Text-based design files:
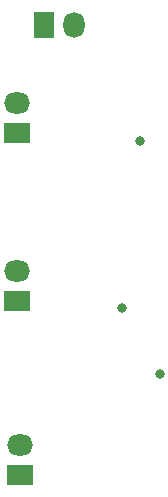
<source format=gbs>
G04*
G04 #@! TF.GenerationSoftware,Altium Limited,Altium Designer,21.2.2 (38)*
G04*
G04 Layer_Color=16711935*
%FSLAX25Y25*%
%MOIN*%
G70*
G04*
G04 #@! TF.SameCoordinates,88FA53B8-33D6-4C0A-A806-AD2D67DBFD48*
G04*
G04*
G04 #@! TF.FilePolarity,Negative*
G04*
G01*
G75*
%ADD33R,0.07099X0.08674*%
%ADD34O,0.07099X0.08674*%
%ADD35O,0.08674X0.07099*%
%ADD36R,0.08674X0.07099*%
%ADD37C,0.03162*%
D33*
X63000Y212000D02*
D03*
D34*
X73000D02*
D03*
D35*
X54000Y186000D02*
D03*
X55000Y72000D02*
D03*
X54000Y130000D02*
D03*
D36*
Y176000D02*
D03*
X55000Y62000D02*
D03*
X54000Y120000D02*
D03*
D37*
X101500Y95500D02*
D03*
X94874Y173126D02*
D03*
X89063Y117437D02*
D03*
M02*

</source>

◆ The task:
Using the data above, write out every line exactly, leaving the images behind.

◆ Task solution:
<source format=gbs>
G04*
G04 #@! TF.GenerationSoftware,Altium Limited,Altium Designer,21.2.2 (38)*
G04*
G04 Layer_Color=16711935*
%FSLAX25Y25*%
%MOIN*%
G70*
G04*
G04 #@! TF.SameCoordinates,88FA53B8-33D6-4C0A-A806-AD2D67DBFD48*
G04*
G04*
G04 #@! TF.FilePolarity,Negative*
G04*
G01*
G75*
%ADD33R,0.07099X0.08674*%
%ADD34O,0.07099X0.08674*%
%ADD35O,0.08674X0.07099*%
%ADD36R,0.08674X0.07099*%
%ADD37C,0.03162*%
D33*
X63000Y212000D02*
D03*
D34*
X73000D02*
D03*
D35*
X54000Y186000D02*
D03*
X55000Y72000D02*
D03*
X54000Y130000D02*
D03*
D36*
Y176000D02*
D03*
X55000Y62000D02*
D03*
X54000Y120000D02*
D03*
D37*
X101500Y95500D02*
D03*
X94874Y173126D02*
D03*
X89063Y117437D02*
D03*
M02*

</source>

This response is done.